DOCUMENT EXTRACT:
━━━━━━━━━━

Organizational Rankings: #26

Today, we round out the bottom five in our organizational rankings series. And, for those of you who haven’t seen the first four parts (which are linked below), keep in mind that this is a forward looking exercise – we are evaluating clubs on their overall ability to contend for a World Series title in the future. We are not evaluating how they have performed historically. This is about the health of each organization going forward.

Rankings So Far

#30: Washington Nationals
#29: Florida Marlins
#28: Houston Astros
#27: Kansas City Royals

#26: Pittsburgh Pirates

Ownership: B-

Under the old Kevin McClatchy regime, the Pirates were about as poorly run as any team in baseball. However, with Robert Nutting taking over the franchise in 2007 and bringing Frank Coonelly in to serve as the team president, the team has made significant strides in investing in the franchise with an eye towards winning. Their stadium is one of the nicest in the game, and with a winning product, should support a mid-level payroll. It will take a while to undo the disaster that was the McClatchy era, but the new ownership group is on the right path.

Front Office: B-

Among a Cleveland front office brimming with talent, Neil Huntington was often the forgotten man, living in the shadow of Chris Antonetti. However, since being hired as the Pirates GM, he’s shown that he’s brought a lot of valuable experience with him from the Indians model, and has worked extensively to upgrade the Pirates decision making processes. From hiring analysts like Dan Fox to modernizing the databases they have to compile information, Pittsburgh made a 180 degree turn from where they were under previous administrations. The Pirates were in rough shape when he took over, so a quick reload was out of the question, but Huntington has the Pirates headed in the right direction.

━━━━━━━━━━

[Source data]

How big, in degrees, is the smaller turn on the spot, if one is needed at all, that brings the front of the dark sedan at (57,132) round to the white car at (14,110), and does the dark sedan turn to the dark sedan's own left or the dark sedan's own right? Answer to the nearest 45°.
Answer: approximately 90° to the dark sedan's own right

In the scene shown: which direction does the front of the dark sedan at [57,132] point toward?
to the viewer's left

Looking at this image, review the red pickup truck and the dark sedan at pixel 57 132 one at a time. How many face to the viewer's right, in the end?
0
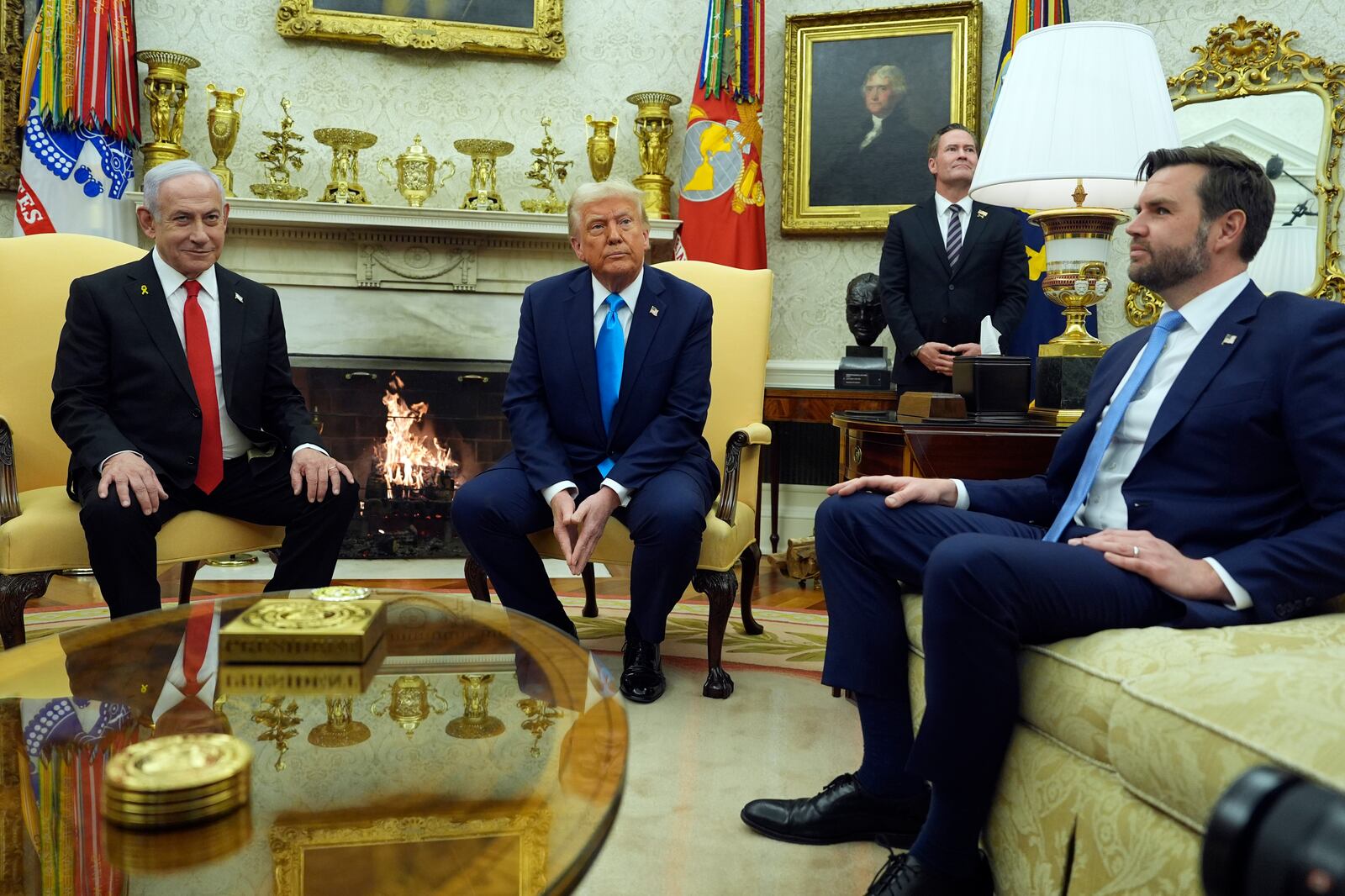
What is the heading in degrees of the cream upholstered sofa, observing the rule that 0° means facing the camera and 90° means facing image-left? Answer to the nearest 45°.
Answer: approximately 45°

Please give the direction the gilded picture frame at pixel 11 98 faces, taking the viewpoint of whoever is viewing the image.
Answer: facing the viewer

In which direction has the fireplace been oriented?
toward the camera

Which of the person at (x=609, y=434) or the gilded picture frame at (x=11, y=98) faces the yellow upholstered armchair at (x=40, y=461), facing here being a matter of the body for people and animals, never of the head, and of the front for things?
the gilded picture frame

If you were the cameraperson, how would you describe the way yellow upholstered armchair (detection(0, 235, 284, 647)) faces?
facing the viewer and to the right of the viewer

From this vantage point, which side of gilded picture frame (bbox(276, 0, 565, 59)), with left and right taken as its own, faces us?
front

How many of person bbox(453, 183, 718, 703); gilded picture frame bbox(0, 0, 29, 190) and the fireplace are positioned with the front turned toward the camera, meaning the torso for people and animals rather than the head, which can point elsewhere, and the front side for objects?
3

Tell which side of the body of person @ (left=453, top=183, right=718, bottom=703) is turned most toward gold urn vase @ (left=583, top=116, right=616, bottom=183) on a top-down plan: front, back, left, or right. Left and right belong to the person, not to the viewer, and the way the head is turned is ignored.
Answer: back

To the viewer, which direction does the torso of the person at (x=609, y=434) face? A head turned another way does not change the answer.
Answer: toward the camera

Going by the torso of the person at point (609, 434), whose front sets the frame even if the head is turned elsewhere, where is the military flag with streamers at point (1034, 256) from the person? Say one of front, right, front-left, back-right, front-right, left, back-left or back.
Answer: back-left
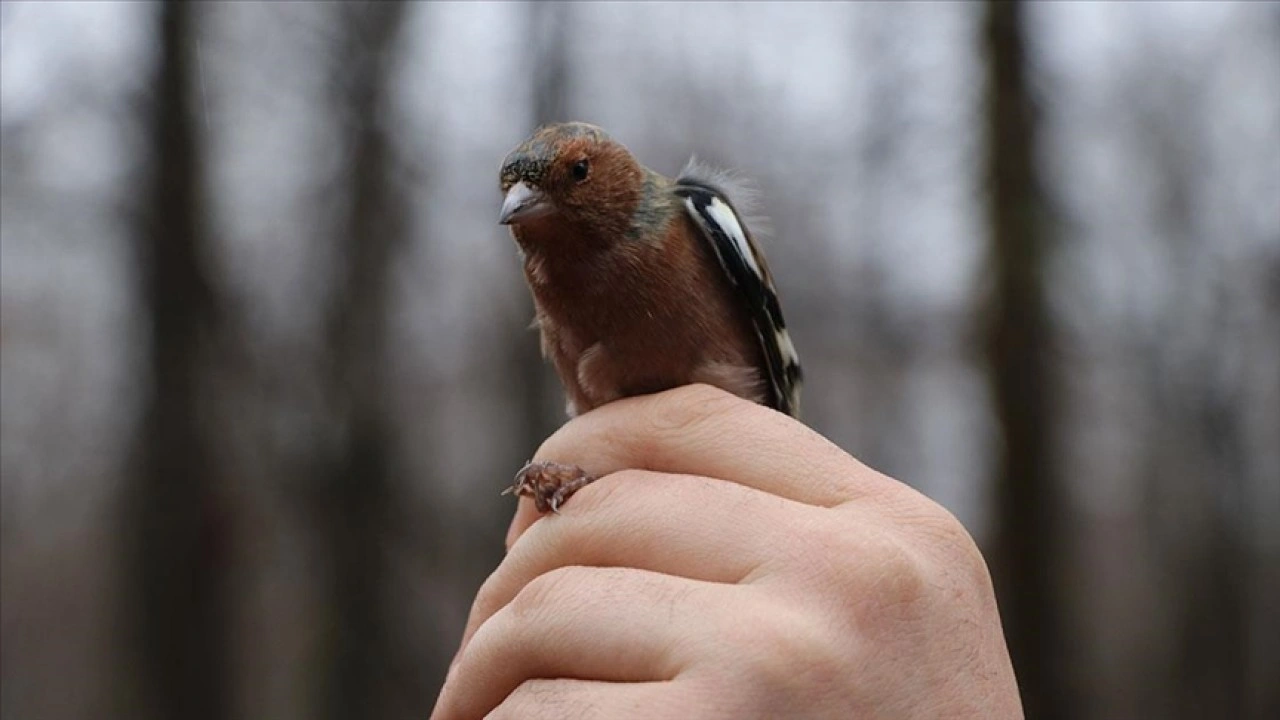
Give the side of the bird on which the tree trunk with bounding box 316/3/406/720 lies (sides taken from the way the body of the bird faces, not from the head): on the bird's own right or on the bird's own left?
on the bird's own right

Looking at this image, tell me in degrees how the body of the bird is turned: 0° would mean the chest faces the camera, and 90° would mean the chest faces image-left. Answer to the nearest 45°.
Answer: approximately 45°

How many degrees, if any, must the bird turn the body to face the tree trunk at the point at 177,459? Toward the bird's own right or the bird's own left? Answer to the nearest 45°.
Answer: approximately 90° to the bird's own right

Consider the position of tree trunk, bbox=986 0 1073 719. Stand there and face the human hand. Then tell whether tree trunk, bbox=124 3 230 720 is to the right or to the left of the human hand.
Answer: right

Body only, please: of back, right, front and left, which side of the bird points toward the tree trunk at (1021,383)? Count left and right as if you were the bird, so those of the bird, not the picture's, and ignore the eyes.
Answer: back
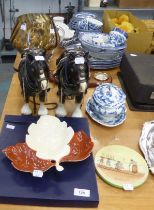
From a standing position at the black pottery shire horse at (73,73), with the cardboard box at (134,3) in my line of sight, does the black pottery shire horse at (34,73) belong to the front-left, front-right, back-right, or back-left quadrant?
back-left

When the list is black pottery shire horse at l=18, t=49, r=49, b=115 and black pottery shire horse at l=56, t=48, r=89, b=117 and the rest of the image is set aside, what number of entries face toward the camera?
2

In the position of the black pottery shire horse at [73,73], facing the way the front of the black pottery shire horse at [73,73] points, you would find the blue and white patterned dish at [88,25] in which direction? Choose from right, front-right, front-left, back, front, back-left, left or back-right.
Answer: back

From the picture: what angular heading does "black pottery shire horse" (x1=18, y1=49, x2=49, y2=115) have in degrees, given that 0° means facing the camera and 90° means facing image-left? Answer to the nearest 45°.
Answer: approximately 0°
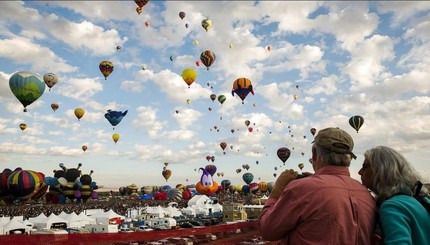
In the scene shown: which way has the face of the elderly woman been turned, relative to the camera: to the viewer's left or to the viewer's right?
to the viewer's left

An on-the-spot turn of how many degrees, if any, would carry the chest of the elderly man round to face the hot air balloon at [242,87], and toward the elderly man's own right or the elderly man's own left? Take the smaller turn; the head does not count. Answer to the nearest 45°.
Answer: approximately 45° to the elderly man's own right

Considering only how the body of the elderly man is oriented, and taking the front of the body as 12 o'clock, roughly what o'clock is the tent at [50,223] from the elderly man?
The tent is roughly at 12 o'clock from the elderly man.

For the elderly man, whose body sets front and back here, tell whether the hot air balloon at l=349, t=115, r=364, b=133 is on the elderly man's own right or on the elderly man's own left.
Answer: on the elderly man's own right

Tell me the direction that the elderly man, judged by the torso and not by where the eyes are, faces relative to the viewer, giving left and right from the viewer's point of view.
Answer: facing away from the viewer and to the left of the viewer

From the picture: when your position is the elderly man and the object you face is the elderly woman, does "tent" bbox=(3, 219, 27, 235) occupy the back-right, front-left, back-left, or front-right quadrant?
back-left
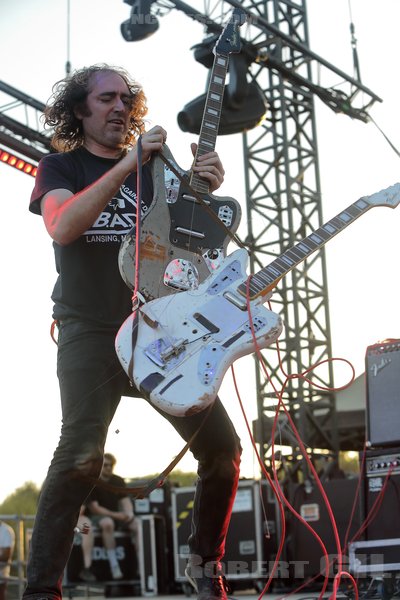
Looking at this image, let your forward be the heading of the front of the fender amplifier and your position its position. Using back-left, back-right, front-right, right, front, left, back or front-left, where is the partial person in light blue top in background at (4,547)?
right

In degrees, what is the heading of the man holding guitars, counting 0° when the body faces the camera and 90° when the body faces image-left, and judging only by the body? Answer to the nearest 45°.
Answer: approximately 315°

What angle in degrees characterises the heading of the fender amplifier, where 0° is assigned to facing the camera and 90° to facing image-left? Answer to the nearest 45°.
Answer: approximately 45°

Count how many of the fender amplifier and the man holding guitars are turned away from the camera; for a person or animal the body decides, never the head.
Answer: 0

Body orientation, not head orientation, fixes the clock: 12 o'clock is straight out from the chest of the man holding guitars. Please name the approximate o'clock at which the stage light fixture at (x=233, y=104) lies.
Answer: The stage light fixture is roughly at 8 o'clock from the man holding guitars.

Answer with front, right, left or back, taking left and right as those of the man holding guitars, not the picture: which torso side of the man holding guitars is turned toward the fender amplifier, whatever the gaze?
left

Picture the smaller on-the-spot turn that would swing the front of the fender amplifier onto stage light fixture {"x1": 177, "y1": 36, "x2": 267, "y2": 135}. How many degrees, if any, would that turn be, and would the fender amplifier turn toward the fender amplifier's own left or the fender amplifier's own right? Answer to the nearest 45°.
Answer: approximately 135° to the fender amplifier's own right

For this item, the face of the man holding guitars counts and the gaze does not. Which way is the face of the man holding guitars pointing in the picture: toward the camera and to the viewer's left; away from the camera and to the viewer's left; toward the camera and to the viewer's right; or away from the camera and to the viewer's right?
toward the camera and to the viewer's right

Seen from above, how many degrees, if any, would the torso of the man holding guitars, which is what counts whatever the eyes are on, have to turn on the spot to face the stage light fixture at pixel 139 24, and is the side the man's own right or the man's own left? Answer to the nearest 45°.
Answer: approximately 135° to the man's own left
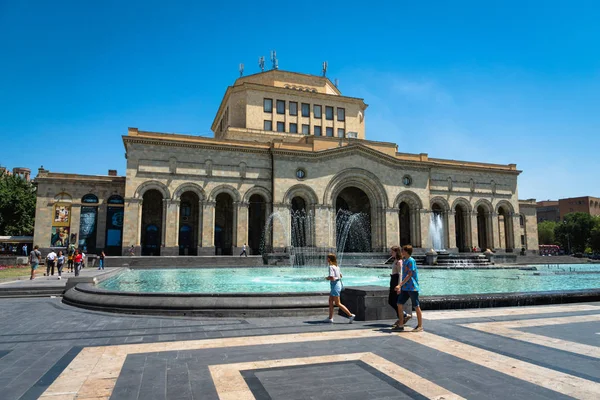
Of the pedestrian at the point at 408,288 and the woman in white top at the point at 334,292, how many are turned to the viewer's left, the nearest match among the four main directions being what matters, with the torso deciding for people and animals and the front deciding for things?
2

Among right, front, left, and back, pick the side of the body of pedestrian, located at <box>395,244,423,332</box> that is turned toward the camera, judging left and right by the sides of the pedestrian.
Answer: left

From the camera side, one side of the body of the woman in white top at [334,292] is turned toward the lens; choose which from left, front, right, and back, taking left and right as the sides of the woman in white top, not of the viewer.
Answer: left

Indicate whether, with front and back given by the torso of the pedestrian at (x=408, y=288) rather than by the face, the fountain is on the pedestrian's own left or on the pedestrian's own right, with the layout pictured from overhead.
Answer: on the pedestrian's own right

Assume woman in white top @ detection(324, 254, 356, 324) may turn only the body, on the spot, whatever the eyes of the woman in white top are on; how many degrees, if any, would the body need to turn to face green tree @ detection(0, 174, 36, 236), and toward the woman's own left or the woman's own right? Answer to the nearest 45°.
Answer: approximately 45° to the woman's own right
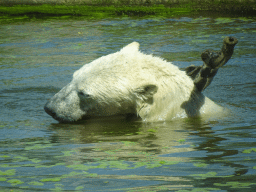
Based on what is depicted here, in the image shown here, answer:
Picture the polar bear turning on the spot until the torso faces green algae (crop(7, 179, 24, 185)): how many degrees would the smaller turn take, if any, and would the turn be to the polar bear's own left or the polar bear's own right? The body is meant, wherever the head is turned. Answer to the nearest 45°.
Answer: approximately 90° to the polar bear's own left

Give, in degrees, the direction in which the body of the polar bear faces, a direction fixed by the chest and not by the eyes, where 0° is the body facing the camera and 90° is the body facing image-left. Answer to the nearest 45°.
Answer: approximately 90°
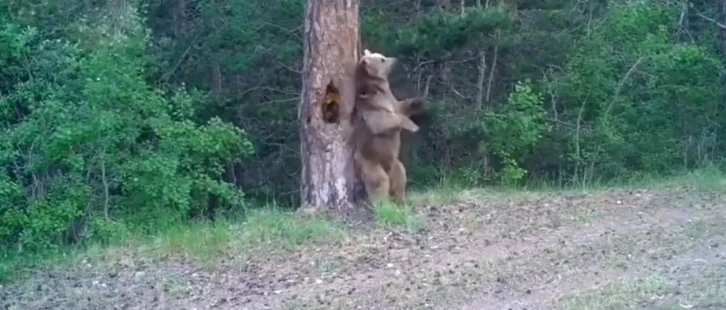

━━━━━━━━━━

EXPLORE THE MATERIAL:
(a) According to the organizational rankings article, who did Robert Nutting bring in to serve as the Pirates' team president?
(b) Echo the stretch of the organizational rankings article from "Organizational Rankings: #26" through "organization going forward.", word for word.

ANSWER SET:
(a) Frank Coonelly

(b)
Organizational Rankings: #26

Today, we round out the bottom five in our organizational rankings series. And, for those of you who haven’t seen the first four parts (which are linked below), keep in mind that this is a forward looking exercise – we are evaluating clubs on their overall ability to contend for a World Series title in the future. We are not evaluating how they have performed historically. This is about the health of each organization going forward.